We should have brought a bag, Grandad notes, mindful of feeding a large garden.
No thanks, this Granma says, I’ve had enough for today.

But when we get home we remember that we’d ordered ten bags from the annual dung run.
I say, ‘I’ll get my gloves.’

And though the wind has icy teeth, daffodils filter light, snowdrops nod, lumping bags brings on a glow, and there we go: good compost in the making, good memories, good stories.

Sit with another coffee (mug sized cup, perfect for hand warming) thinking of this: always after grandchildren time I sort of digest who they are - ruminate - how they are growing, what people they are becoming.
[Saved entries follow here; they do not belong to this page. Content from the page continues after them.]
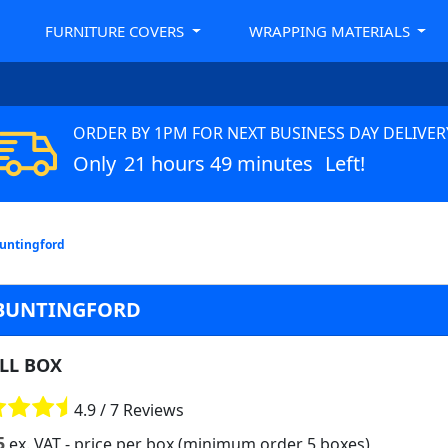
FURNITURE COVERS
WRAPPING MATERIALS
ORDER BY 1PM FOR NEXT BUSINESS DAY DELIVER
Only
21 hours 49 minutes
Left!
Buntingford
 BUNTINGFORD
LL BOX
4.9 / 7 Reviews
5
ex. VAT
- price per box (minimum order 5 boxes)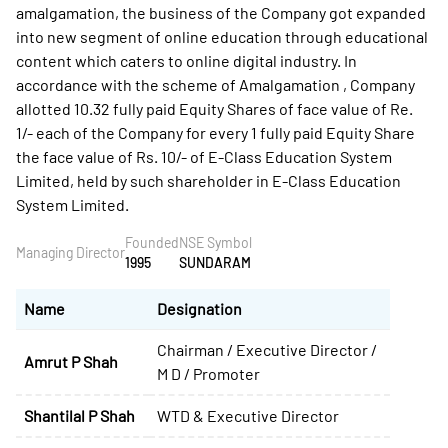
amalgamation, the business of the Company got expanded
into new segment of online education through educational
content which caters to online digital industry. In
accordance with the scheme of Amalgamation , Company
allotted 10.32 fully paid Equity Shares of face value of Re.
1/- each of the Company for every 1 fully paid Equity Share
the face value of Rs. 10/- of E-Class Education System
Limited, held by such shareholder in E-Class Education
System Limited.
Founded
NSE Symbol
Managing Director
1995
SUNDARAM
Name
Designation
Chairman / Executive Director /
Amrut P Shah
M D / Promoter
Shantilal P Shah
WTD & Executive Director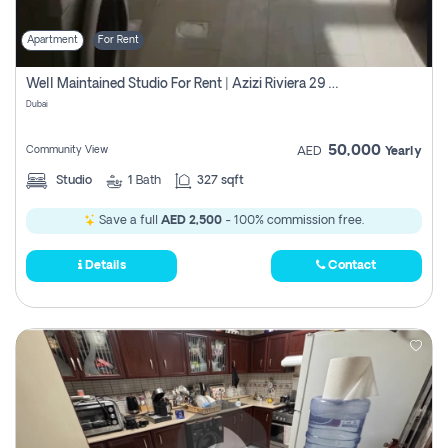
Apartment
For Rent
Well Maintained Studio For Rent | Azizi Riviera 29 | Meydan
Dubai
50,000
Community View
AED
Yearly
Studio
1
Bath
327 sqft
Save a full
AED 2,500
- 100% commission free.
Details
Contact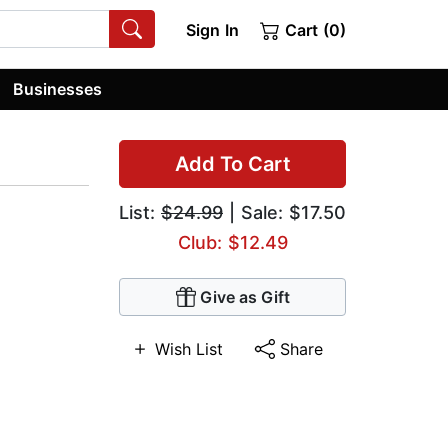
Sign In
Cart (0)
Businesses
Add To Cart
List:
$24.99
| Sale: $17.50
Club: $12.49
Give as Gift
Wish List
Share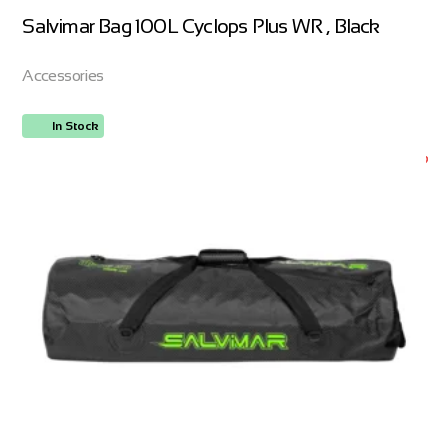
Salvimar Bag 100L Cyclops Plus WR , Black
Accessories
In Stock
ORDER NOW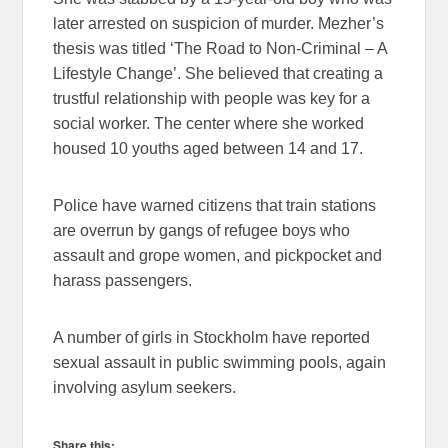
later arrested on suspicion of murder. Mezher’s
thesis was titled ‘The Road to Non-Criminal – A
Lifestyle Change’. She believed that creating a
trustful relationship with people was key for a
social worker. The center where she worked
housed 10 youths aged between 14 and 17.
Police have warned citizens that train stations
are overrun by gangs of refugee boys who
assault and grope women, and pickpocket and
harass passengers.
A number of girls in Stockholm have reported
sexual assault in public swimming pools, again
involving asylum seekers.
Share this: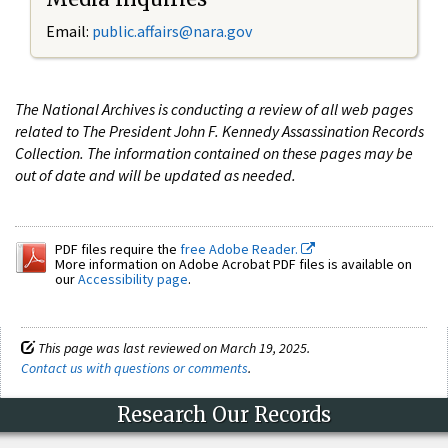
Email:
public.affairs@nara.gov
The National Archives is conducting a review of all web pages
related to The President John F. Kennedy Assassination Records
Collection. The information contained on these pages may be
out of date and will be updated as needed.
PDF files require the
free Adobe Reader.
More information on Adobe Acrobat PDF files is available on
our
Accessibility page
.
This page was last reviewed on March 19, 2025.
Contact us with questions or comments
.
Research Our Records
I have a grand view, hedged fields, the tree line by the river, valley slopes.
I wonder at my own future too - we are all always works in process - tip up my cup to read the grounds.
Pretty sure it was shouting YES, though I hadn’t phrased a question. 


Geo. said…
Delightful vignette, delightfully written. Beautiful children. Most admirable Granma. There is so much love in this post!
Lisa Southard said…
Richness of all kinds :-) xx
Lisa Southard said…
Coffee grounds seem to have an apple fallen from the tree, behind that a goose, underneath it all a mix of roots and dung? Think I'm happy with that.
It’s both amazing and humbling to observe our families growing and evolving. It sounds like you are enjoying the ride.